Diffusion d’images choquantes lors de la couverture médiatique de l’accident de Oued El Harrach : quatre chaînes de télévision suspendues pour 48 h
A l’instant même où l’on retirait des blessés, ces derniers s’étaient vu directement interviewés par ces télévisions, sans prendre en considération le grave traumatisme subis par ces citoyens.

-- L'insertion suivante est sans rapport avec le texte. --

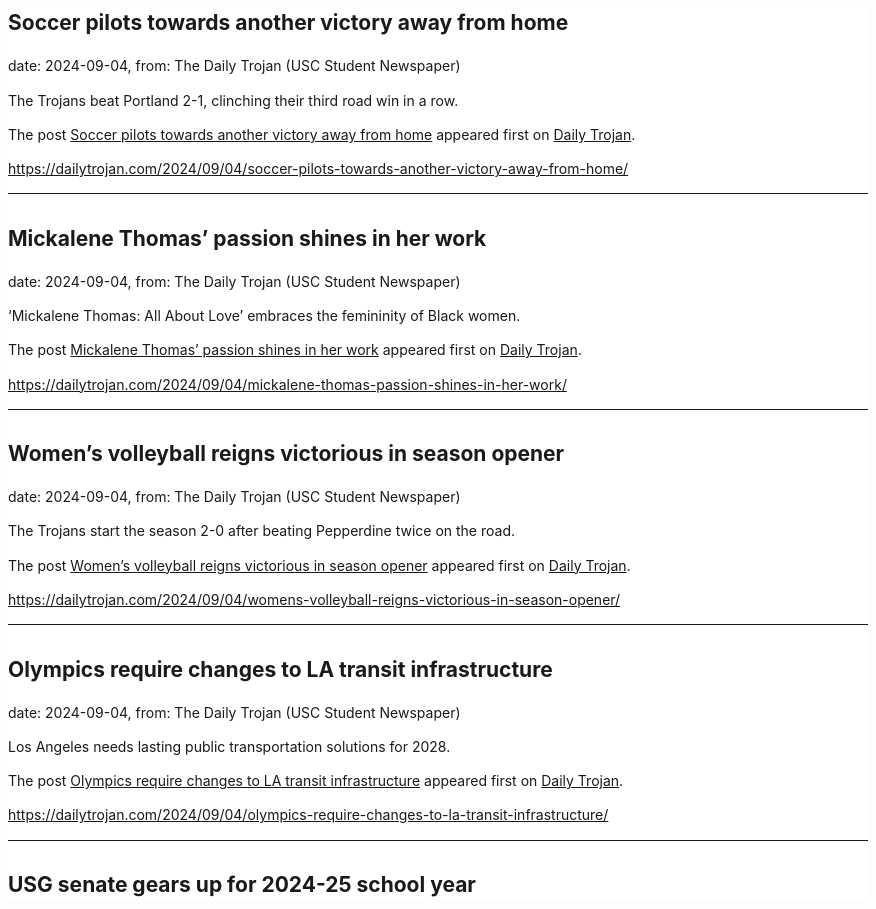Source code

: ## Soccer pilots towards another victory away from home

date: 2024-09-04, from: The Daily Trojan (USC Student Newspaper)

<p>The Trojans beat Portland 2-1, clinching their third road win in a row.</p>
<p>The post <a href="https://dailytrojan.com/2024/09/04/soccer-pilots-towards-another-victory-away-from-home/">Soccer pilots towards another victory away from home</a> appeared first on <a href="https://dailytrojan.com">Daily Trojan</a>.</p>
 

<https://dailytrojan.com/2024/09/04/soccer-pilots-towards-another-victory-away-from-home/>

---

## Mickalene Thomas’ passion shines in her work

date: 2024-09-04, from: The Daily Trojan (USC Student Newspaper)

<p>‘Mickalene Thomas: All About Love’ embraces the femininity of Black women.</p>
<p>The post <a href="https://dailytrojan.com/2024/09/04/mickalene-thomas-passion-shines-in-her-work/">Mickalene Thomas’ passion shines in her work</a> appeared first on <a href="https://dailytrojan.com">Daily Trojan</a>.</p>
 

<https://dailytrojan.com/2024/09/04/mickalene-thomas-passion-shines-in-her-work/>

---

## Women’s volleyball reigns victorious in season opener

date: 2024-09-04, from: The Daily Trojan (USC Student Newspaper)

<p>The Trojans start the season 2-0 after beating Pepperdine twice on the road.</p>
<p>The post <a href="https://dailytrojan.com/2024/09/04/womens-volleyball-reigns-victorious-in-season-opener/">Women’s volleyball reigns victorious in season opener</a> appeared first on <a href="https://dailytrojan.com">Daily Trojan</a>.</p>
 

<https://dailytrojan.com/2024/09/04/womens-volleyball-reigns-victorious-in-season-opener/>

---

## Olympics require changes to LA transit infrastructure

date: 2024-09-04, from: The Daily Trojan (USC Student Newspaper)

<p>Los Angeles needs lasting public transportation solutions for 2028.</p>
<p>The post <a href="https://dailytrojan.com/2024/09/04/olympics-require-changes-to-la-transit-infrastructure/">Olympics require changes to LA transit infrastructure</a> appeared first on <a href="https://dailytrojan.com">Daily Trojan</a>.</p>
 

<https://dailytrojan.com/2024/09/04/olympics-require-changes-to-la-transit-infrastructure/>

---

## USG senate gears up for 2024-25 school year
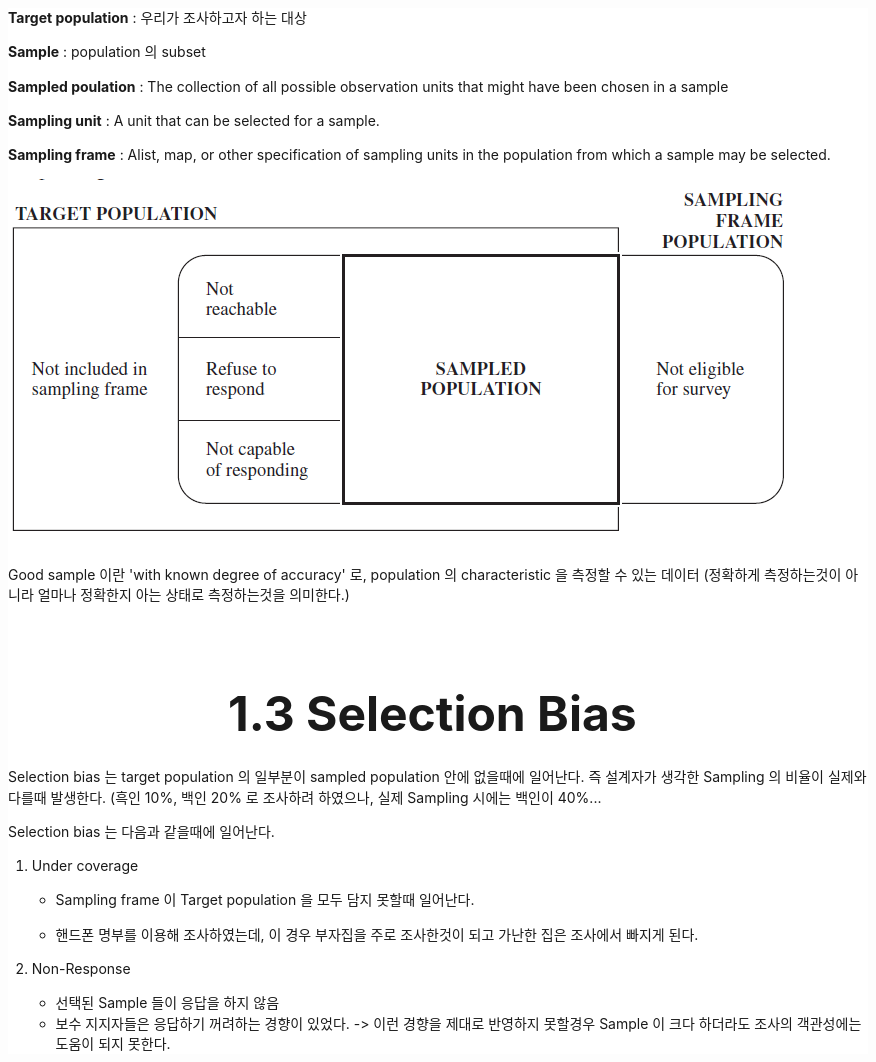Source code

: **Target population** : 우리가 조사하고자 하는 대상 

**Sample** : population 의 subset

**Sampled poulation** : The collection of all possible observation units that might have been chosen in a sample

**Sampling unit** : A unit that can be selected for a sample.

**Sampling frame**  : Alist, map, or other specification of sampling units in the population from which a sample may be selected.

![png](/assets/images/Sampling/1_1.PNG)

Good sample 이란 'with known degree of accuracy' 로, population 의 characteristic 을 측정할 수 있는 데이터 (정확하게 측정하는것이 아니라 얼마나 정확한지 아는 상태로 측정하는것을 의미한다.) 

<BR>

# <center><font size="18"> 1.3 Selection Bias </font></center>

Selection bias 는 target population 의 일부분이 sampled population 안에 없을때에 일어난다. 즉 설계자가 생각한 Sampling 의 비율이 실제와 다를때 발생한다. (흑인 10%, 백인 20% 로 조사하려 하였으나, 실제 Sampling 시에는 백인이 40%...

Selection bias 는 다음과 같을때에 일어난다. 

1. Under coverage 

   - Sampling frame 이 Target population 을 모두 담지 못할때 일어난다. 

   - 핸드폰 명부를 이용해 조사하였는데, 이 경우 부자집을 주로 조사한것이 되고 가난한 집은 조사에서 빠지게 된다.

2. Non-Response

   - 선택된 Sample 들이 응답을 하지 않음
   - 보수 지지자들은 응답하기 꺼려하는 경향이 있었다. -> 이런 경향을 제대로 반영하지 못할경우 Sample 이 크다 하더라도 조사의 객관성에는 도움이 되지 못한다.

La gestion médiatique de la tragédie de vendredi dernier où un bus de transport public a fait une chute dans Oued El Harrach a laissé transparaître des comportements ne cadrant pas avec l’éthique journalistique. C’est en tout cas ce qu’a estimé l’Autorité nationale indépendante de régulation de l’audiovisuel (ANIRA). Cette autorité, gendarme de l’audiovisuel national , a décidé la suspension de quatre chaînes de télévision privées pour 48 heures. Annoncée avant-hier, en soirée, cette décision a concerné spécifiquement El Bilad TV, El Wataniya TV, El Hayat TV et Echorouk TV. Ces quatre médias sont donc soumis à l’écran noir du samedi 16 août à 22 h 30, pour une durée de 48 heures, a précisé l’ANIRA dans un communiqué.
L’ANIRA reproche à ces médias privés des faits « consistant notamment à interroger des blessés dans les services d’urgences et de réanimation, à poursuivre les familles des victimes dans leurs moments de choc, à diffuser des images et sons choquants sans avertissement préalable, et à rechercher une maximisation des indicateurs d’interaction sur les réseaux sociaux au détriment de la dignité et de la vie privée du citoyen ». Des accusations assez précises que les téléspectateurs et les internautes ont certainement remarquées dans la couverture de cette tragédie. Le gendarme de l’audiovisuel affirme avoir analysé les enregistrements des reportages réalisés par ces chaînes à propos de ce terrible accident, qui a fait 18 morts et 24 blessés.
Dans son communiqué intitulé « Couverture médiatique de l’accident de bus à El Harrach : quatre chaînes TV suspendues », l’ANIRA précise que cette décision vient « en application des dispositions de la loi 23-20 relative à l’activité audiovisuelle, ainsi que du décret exécutif 24-250 fixant les dispositions du cahier des charges applicable aux services de communication audiovisuelle ».
La suspension concerne « aussi bien la diffusion satellitaire que la diffusion numérique en direct, avec interdiction de télécharger ou de republier tout nouveau contenu sur les plateformes numériques durant la période de suspension, et obligation du retrait immédiat de tous les contenus en infraction des sites, plateformes sociales et canaux numériques affiliés ».
L’Autorité ajoute avoir demandé « à l’Établissement public de télédiffusion (TDA) l’exécution immédiate de la décision de suspension temporaire, en procédant à l’arrêt de la diffusion des chaînes de télévision concernées sur tous les supports et réseaux qu’il gère, à compter de l’heure notifiée et pour une durée de 48 heures ».
Il y a lieu de noter en effet qu’à l’instant même où l’on retirait des blessés, ces derniers s’étaient vu directement interviewés par ces télévisions, sans prendre en considération le grave traumatisme subis par ces citoyens. Cette « audace » mal placée s’est exercée au niveau des hôpitaux où des blessés allongés sur des lits, encore sous le choc étaient quasi harcelés par les micros des chaînes de télévision. Plus encore, ces mêmes médias s’étaient précipité sur des membres des familles des victimes en pleurs pour recueillir leurs témoignages face à la caméra.
Tout cela a été vu par les téléspectateurs et les internautes et condamné par l’ANIRA. Il convient de noter, au passage, que cette « course au scoop » au détriment de l’intérêt des victimes et de leurs familles, provoque généralement des réactions partagées au sein de la société. La diffusion d’images en directe non flouée et souvent choquantes de blessés et de familles en deuil est jugé par nombre d’Algériens comme indécente.